不过是一条经脉断裂罢了,死不了人……至少暂时死不了人。毕竟他亲眼看过师哥十二经络全断,没什么好怕的。
这些都在他预料之内,只要能成功破境,修复起来也就几个瞬间的事情。
——啪!啪!啪啪!!
方知渊喉结动了动,暗数着从自己体内传来的断裂声,勉力维持意识的清醒。
越过阴妖黑影,他在模糊的视野中看见了那轮月,想起心底那个如雪山清月般的人。
他微弱地弯了弯唇角,模糊地想:当年蔺负青被阴气反噬,原来是这般滋味,他终于尝到了。
忽然,月光暗了。
一枚红花在月色中落下。
这荒山上早就生机枯竭,本不该生有花。
更莫论是生有这样红的花。
那是极秾丽、极娇傲又极纯粹的红颜色,唯有最无忧无虑,最逍遥恣睢,最鲜衣怒马的少年人才衬得上这样的红。
方知渊倏然睁大了眼眸。
红花绽放在他深黑的瞳孔里。
那并不是一朵绽放的红花。
那是一把盛开的红伞。
遍寻仙界,再找不出比这把红伞更美的红伞。
当年那白衣雪剑的少年仙君曾说,他要这伞下的女孩儿永有玉铃般清脆的笑,永有春风般飞扬的眉。
红衣少女踏月而来,皓腕里擎那把名唤“朱砂怜”的红纸伞,每一节伞骨下都垂着薄纱似的红绸,绸末又系玲珑小匕。
少女清喝一声,红伞挥落,无数红绸寒匕听从主人的意念织成纵横的杀网,瞬间将方知渊身前的阴妖清杀大半!
——朱砂怜,当初由蔺负青耗时三月亲自设计,那时蔺小仙君说了,要“能打人,能防身,且轻便,还漂亮,最好是适合女孩子用的”。
最后便铸成这把可攻可防,可远可近的完美仙器,据说能把芙蓉阁那些医仙们眼馋得要哭。
方知渊震惊得几乎以为自己在做梦,“……小红糖?”
“阿渊哥哥!你怎么样了!?”
鱼红棠翩然落地,女孩回眸时眼泪就掉下来,在月光下比珍珠还动人。
她含着软糯的哭腔,“你怎么伤成这样……你怎么可以在外面随便冲关破境,你不知道自己会出事吗!?”
方知渊不敢相信,他嗓音嘶哑:“你为何……会在……”
可当看到鱼红棠身后黑影袭来,他就瞬间清醒过来,冷声厉喝道:“——你快给我走!这不是你能呆的地方,鱼红棠!听我的,快走!!”

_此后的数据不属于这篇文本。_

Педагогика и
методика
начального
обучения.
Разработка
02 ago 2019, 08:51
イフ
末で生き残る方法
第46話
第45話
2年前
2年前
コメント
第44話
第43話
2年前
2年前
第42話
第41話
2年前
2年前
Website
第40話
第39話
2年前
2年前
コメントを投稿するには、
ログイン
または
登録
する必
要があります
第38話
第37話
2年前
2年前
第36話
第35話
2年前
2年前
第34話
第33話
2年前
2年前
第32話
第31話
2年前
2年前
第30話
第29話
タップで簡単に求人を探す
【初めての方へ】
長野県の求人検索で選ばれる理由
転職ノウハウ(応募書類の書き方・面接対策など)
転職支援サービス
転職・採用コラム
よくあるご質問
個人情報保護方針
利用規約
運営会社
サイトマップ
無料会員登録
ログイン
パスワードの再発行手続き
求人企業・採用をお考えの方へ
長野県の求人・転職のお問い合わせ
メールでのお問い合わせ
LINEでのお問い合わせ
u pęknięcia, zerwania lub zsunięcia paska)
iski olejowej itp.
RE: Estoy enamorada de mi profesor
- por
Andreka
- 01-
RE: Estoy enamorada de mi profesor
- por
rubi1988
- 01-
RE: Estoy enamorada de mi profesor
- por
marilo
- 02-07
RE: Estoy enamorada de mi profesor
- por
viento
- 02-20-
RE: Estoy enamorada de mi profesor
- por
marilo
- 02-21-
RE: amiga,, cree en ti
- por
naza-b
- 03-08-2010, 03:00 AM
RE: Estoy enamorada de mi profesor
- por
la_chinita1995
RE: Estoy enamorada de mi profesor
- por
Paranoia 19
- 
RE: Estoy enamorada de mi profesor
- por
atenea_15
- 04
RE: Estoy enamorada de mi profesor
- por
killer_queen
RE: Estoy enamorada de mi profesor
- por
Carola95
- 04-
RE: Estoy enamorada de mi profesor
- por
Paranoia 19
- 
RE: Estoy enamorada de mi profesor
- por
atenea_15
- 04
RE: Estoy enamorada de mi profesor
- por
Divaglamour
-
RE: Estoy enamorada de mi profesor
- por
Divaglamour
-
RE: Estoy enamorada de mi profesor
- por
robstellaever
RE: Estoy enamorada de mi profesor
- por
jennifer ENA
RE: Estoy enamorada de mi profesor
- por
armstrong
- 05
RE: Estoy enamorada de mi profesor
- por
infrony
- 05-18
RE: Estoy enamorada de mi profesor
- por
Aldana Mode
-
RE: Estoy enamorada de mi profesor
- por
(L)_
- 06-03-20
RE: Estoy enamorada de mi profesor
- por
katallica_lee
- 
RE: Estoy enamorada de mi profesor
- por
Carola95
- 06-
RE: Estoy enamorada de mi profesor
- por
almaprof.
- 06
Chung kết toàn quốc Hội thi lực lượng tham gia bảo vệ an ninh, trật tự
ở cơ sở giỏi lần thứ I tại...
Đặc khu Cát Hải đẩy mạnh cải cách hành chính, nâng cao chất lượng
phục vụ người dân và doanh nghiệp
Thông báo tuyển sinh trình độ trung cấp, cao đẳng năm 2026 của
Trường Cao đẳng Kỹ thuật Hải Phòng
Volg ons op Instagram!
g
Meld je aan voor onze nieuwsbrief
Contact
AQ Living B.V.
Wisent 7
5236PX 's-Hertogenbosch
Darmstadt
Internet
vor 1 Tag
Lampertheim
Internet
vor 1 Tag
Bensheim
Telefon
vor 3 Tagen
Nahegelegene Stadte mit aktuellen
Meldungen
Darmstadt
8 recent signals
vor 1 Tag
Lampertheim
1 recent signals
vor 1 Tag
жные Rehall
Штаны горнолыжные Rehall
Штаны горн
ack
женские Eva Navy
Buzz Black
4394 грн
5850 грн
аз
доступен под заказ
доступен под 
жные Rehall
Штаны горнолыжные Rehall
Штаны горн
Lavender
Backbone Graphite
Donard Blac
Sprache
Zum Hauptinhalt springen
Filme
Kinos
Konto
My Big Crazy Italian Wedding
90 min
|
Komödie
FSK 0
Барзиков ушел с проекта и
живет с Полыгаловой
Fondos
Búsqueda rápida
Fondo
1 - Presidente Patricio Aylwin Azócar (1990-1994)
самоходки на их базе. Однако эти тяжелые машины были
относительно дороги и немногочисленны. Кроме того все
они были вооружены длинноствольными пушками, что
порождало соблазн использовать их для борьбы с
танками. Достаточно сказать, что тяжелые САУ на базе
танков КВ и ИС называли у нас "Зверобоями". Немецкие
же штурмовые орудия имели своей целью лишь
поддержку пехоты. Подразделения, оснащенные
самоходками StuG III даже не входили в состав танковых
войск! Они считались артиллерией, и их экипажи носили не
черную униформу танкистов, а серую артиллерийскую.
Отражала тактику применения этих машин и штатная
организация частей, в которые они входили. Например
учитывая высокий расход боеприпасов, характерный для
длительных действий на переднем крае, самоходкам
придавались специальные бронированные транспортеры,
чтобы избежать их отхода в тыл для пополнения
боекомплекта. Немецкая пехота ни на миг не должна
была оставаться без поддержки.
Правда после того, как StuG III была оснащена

鱼红棠用力揉一把眼泪,以将方知渊护在身后的姿态手举朱砂怜。
“我是看到阴妖异动,追着阴妖从虚云过来的。”她认真道,“小红糖说过,我会保护哥哥的。”
方知渊气得破口大骂:“蠢货!成事不足败事有余的丫头!你只会拖我后腿,走!!”
鱼红棠怒目回呛他,小女孩儿嗓音脆生生地道:“是是是,小红糖走了不拖你后腿,该拖你尸体了!那我还不如拖你一条腿,至少没那么沉!”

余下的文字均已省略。